LISTED ENTRIES:
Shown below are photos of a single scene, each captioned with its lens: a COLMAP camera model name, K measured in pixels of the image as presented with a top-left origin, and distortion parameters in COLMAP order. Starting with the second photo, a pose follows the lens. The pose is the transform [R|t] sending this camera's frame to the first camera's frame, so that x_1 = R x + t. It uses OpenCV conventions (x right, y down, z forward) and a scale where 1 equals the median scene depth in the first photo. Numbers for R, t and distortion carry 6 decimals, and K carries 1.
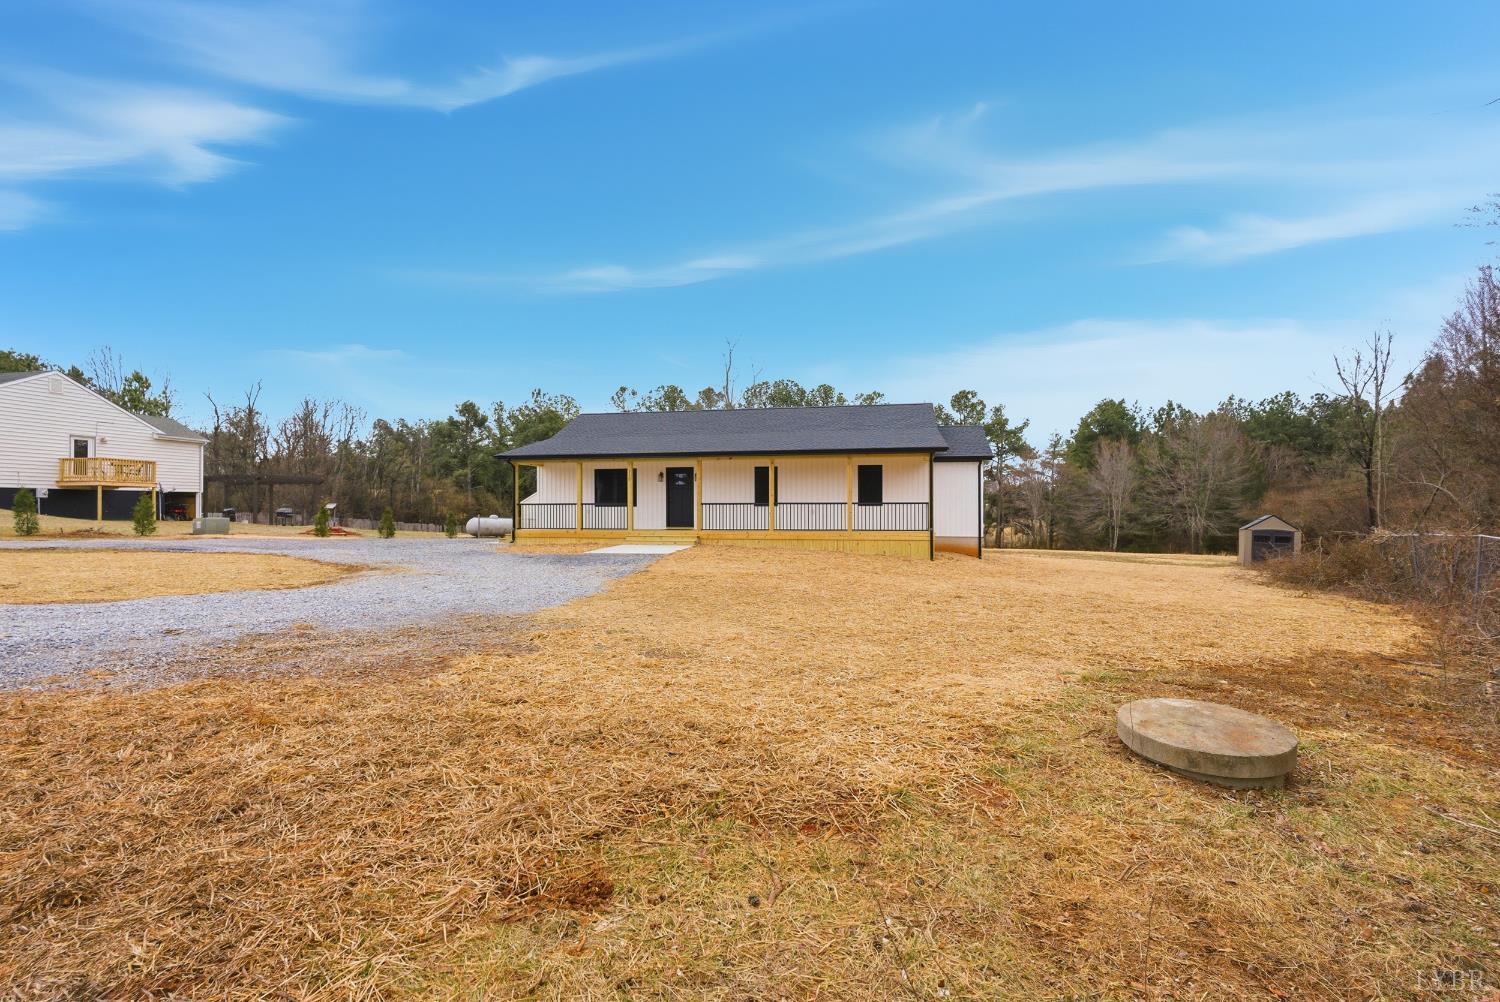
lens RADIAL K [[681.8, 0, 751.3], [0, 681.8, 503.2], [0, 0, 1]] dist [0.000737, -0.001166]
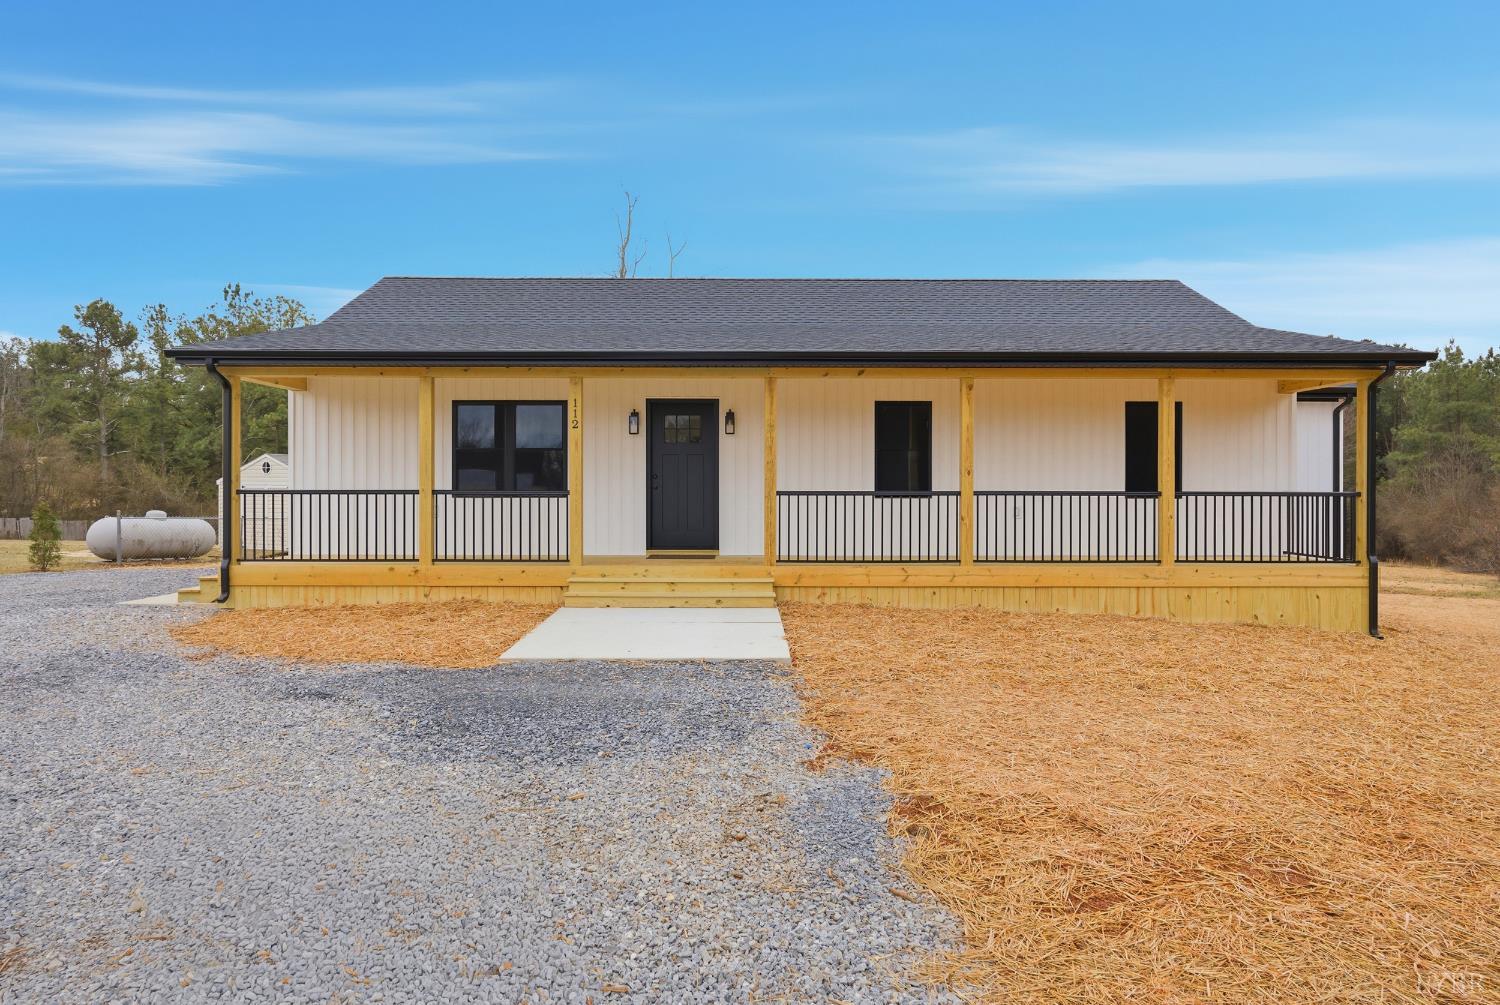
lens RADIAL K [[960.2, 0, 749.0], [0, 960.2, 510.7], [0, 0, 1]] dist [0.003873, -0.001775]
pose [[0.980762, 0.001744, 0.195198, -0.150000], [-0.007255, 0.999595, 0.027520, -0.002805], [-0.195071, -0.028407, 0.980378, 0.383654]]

* * *

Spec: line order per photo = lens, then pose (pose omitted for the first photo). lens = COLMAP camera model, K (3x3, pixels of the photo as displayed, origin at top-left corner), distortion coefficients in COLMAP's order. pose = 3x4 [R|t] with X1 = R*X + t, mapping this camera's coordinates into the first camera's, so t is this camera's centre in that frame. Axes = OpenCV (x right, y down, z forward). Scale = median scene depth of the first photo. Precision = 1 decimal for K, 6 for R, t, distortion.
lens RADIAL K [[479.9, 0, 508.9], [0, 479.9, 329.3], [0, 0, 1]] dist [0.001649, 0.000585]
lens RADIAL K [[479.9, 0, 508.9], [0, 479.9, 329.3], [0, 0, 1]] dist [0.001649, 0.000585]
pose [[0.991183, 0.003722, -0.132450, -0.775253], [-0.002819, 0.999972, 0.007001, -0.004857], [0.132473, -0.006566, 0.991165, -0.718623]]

==

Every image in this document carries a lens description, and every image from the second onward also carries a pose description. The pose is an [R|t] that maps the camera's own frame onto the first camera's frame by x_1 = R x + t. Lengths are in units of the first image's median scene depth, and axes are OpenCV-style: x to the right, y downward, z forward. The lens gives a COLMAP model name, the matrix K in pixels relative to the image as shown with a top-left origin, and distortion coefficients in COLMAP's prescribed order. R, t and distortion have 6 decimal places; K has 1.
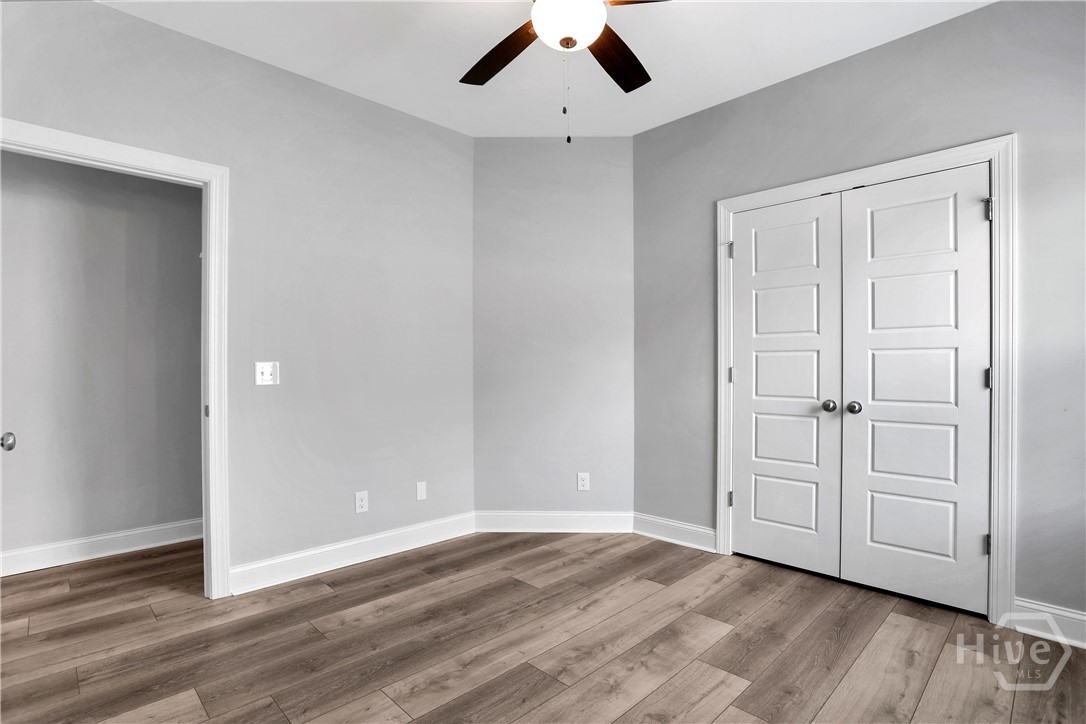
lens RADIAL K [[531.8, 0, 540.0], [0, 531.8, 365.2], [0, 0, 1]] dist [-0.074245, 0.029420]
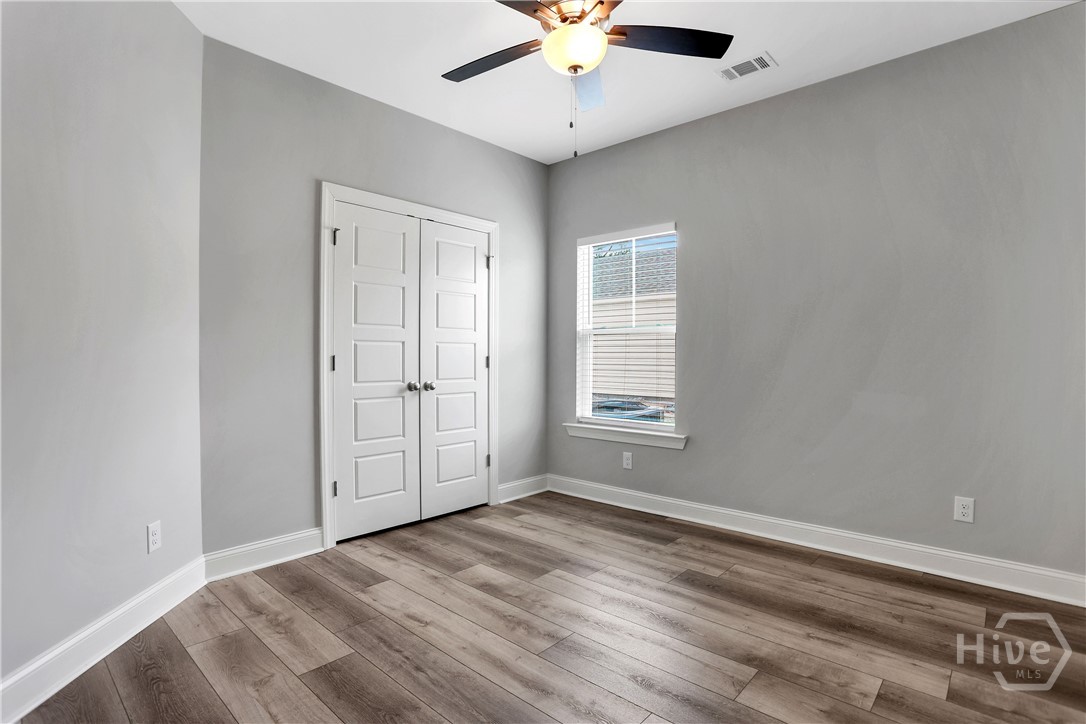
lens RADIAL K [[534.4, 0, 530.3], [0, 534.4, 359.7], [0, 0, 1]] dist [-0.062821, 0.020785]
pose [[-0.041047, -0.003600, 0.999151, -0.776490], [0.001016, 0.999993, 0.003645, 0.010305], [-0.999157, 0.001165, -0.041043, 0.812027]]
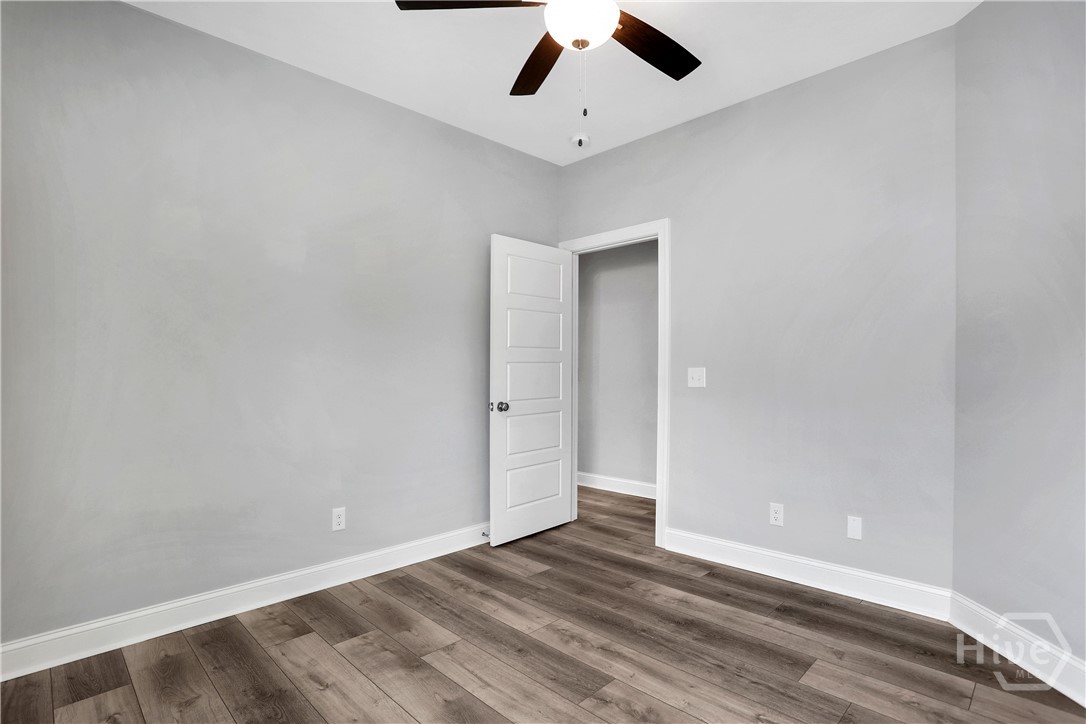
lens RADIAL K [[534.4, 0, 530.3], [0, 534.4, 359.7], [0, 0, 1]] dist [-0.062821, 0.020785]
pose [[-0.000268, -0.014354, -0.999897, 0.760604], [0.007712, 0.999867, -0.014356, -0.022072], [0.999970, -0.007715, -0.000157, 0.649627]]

ASSIGNED TASK: Starting at the line that contains "Spec: line order" and stopping after the line that contains "-0.006566, 0.991165, -0.718623]]", output those lines as a JSON list of strings with one string per line and blank lines omitted.

RESPONSE:
[
  "Spec: line order per photo = lens, then pose (pose omitted for the first photo). lens = COLMAP camera model, K (3x3, pixels of the photo as displayed, origin at top-left corner), distortion coefficients in COLMAP's order. pose = 3x4 [R|t] with X1 = R*X + t, mapping this camera's coordinates into the first camera's, so t is this camera's centre in that frame. Axes = OpenCV (x right, y down, z forward). Scale = median scene depth of the first photo. Precision = 1 decimal for K, 6 for R, t, distortion.",
  "lens RADIAL K [[479.9, 0, 508.9], [0, 479.9, 329.3], [0, 0, 1]] dist [0.001649, 0.000585]",
  "lens RADIAL K [[479.9, 0, 508.9], [0, 479.9, 329.3], [0, 0, 1]] dist [0.001649, 0.000585]",
  "pose [[0.991183, 0.003722, -0.132450, -0.775253], [-0.002819, 0.999972, 0.007001, -0.004857], [0.132473, -0.006566, 0.991165, -0.718623]]"
]